BRIAN SOZZI: Michael, does a bad earnings season coming up for the second quarter-- and I'll quantify bad as lots of earnings misses and guide downs for the third quarter-- is that the type of backdrop that could send the market down another double digits in the current quarter?

MICHAEL ARONE: I think it might. Now, we have started to price in a fair amount of bad news, right? We're all talking about this has been the worst first half for stocks and even bonds in 50 years. And so there's been very little places to hide. So I do think that in some ways, risk assets reflect higher inflation, rising rates, tightening monetary policy, a cut in earnings and a potential recession. So once we kind of wash out here, I do think it could create somewhat of a durable bottom for us to rally.

But Brian, to your point, I don't think we're there yet. And I do think some of the kind of misses on the earnings front, as well as the warnings in terms of the future expectations, could continue to put some downside pressure on stocks throughout the summer.

BRAD SMITH: So it seems like the markets have been trying to price in to the best of their ability a mild recession. To what extent do you believe it will actually be mild versus-- and I bring this up because of the data that we'd seen from the Atlanta Fed this morning and their projections for what the second quarter will look like-- and if we see that protracted out even longer, what that will start to look like priced into the markets as well.
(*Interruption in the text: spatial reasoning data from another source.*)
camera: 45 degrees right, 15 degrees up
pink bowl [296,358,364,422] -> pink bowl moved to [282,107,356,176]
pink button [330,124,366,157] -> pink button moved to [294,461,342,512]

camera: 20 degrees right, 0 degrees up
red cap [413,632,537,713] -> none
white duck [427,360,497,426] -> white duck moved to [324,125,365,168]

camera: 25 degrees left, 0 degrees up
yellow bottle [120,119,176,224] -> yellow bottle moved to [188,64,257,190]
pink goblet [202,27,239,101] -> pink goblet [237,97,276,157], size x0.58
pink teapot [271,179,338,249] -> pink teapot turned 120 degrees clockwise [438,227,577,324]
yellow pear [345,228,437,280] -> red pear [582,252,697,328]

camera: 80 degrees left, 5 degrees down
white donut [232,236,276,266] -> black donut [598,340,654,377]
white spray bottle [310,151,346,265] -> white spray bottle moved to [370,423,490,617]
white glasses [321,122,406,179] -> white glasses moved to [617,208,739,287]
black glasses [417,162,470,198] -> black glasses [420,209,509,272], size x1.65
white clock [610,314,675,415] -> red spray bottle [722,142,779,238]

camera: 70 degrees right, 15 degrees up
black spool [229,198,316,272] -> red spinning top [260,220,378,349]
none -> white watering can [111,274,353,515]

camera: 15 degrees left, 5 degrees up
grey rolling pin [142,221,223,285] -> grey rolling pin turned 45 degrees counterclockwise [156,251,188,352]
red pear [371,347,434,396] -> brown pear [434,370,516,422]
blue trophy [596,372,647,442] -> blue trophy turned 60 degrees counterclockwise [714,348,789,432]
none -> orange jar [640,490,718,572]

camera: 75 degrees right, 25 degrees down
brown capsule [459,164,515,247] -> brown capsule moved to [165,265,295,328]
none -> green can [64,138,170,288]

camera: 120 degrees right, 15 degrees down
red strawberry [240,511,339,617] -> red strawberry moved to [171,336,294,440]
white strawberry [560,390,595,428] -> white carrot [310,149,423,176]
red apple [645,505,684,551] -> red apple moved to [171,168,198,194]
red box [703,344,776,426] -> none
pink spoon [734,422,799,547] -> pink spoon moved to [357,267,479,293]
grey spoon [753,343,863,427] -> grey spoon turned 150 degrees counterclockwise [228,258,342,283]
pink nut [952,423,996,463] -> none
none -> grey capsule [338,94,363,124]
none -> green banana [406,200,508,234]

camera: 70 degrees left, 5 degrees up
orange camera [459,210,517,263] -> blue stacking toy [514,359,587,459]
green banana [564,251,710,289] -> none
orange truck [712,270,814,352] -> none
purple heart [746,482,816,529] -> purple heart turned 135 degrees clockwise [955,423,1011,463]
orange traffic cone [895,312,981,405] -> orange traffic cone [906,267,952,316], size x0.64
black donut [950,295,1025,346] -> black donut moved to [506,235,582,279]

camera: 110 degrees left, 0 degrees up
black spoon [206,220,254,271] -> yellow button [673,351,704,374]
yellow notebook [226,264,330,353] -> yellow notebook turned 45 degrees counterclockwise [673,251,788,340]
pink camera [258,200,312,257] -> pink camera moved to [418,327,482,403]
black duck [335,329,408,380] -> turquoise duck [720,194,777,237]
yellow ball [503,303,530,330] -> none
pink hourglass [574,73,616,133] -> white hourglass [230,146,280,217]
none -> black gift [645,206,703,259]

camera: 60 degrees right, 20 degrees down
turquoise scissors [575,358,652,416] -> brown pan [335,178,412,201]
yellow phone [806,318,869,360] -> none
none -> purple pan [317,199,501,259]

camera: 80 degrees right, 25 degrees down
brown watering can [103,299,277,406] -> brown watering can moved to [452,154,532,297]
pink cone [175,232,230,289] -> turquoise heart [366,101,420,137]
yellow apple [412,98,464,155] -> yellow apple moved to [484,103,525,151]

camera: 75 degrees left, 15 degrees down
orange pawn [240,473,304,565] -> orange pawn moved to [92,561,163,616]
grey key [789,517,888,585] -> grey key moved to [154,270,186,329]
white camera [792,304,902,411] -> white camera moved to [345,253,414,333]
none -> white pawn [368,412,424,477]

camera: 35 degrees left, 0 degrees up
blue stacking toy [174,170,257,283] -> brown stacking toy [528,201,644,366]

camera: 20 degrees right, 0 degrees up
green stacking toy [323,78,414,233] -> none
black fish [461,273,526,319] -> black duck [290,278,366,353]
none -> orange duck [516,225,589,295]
MICHAEL ARONE: So, Brad, I think it's an interesting dynamic that's happening right now. So I don't think it'll be like the 2000 to 2002 period where the technology, media, telecom bubble burst, 9/11 geopolitical risk. That was a bit longer. But I certainly don't think it will be like the brief recession we had as a result of the pandemic. So I've been suggesting it's probably going to be your garden variety, your typical recession from that standpoint.

And I do think that in some ways, we may already be there. And the very good news here is that all the soft-ish landing hopefuls that are holding on to that narrative tightly, they do have some good points in terms of the consumer is in good shape. Businesses are spending. Corporate profitability has been good. Labor market's tight.

And so far, manufacturing and services data suggests we're still in expansion. So the point here is that at least headed into this recession, we're in reasonably good shape compared to past recessions. And I think that will result in a more typical recession over a few quarters.

Now the concern is that the Fed is raising rates at a time when the economy is already slowing. And that's going to have some lagged effects in future quarters. So that does make me a little bit nervous on this idea of a double dip recession perhaps later in 2023. But we're not there yet in terms of that concern. We just need to keep an eye on.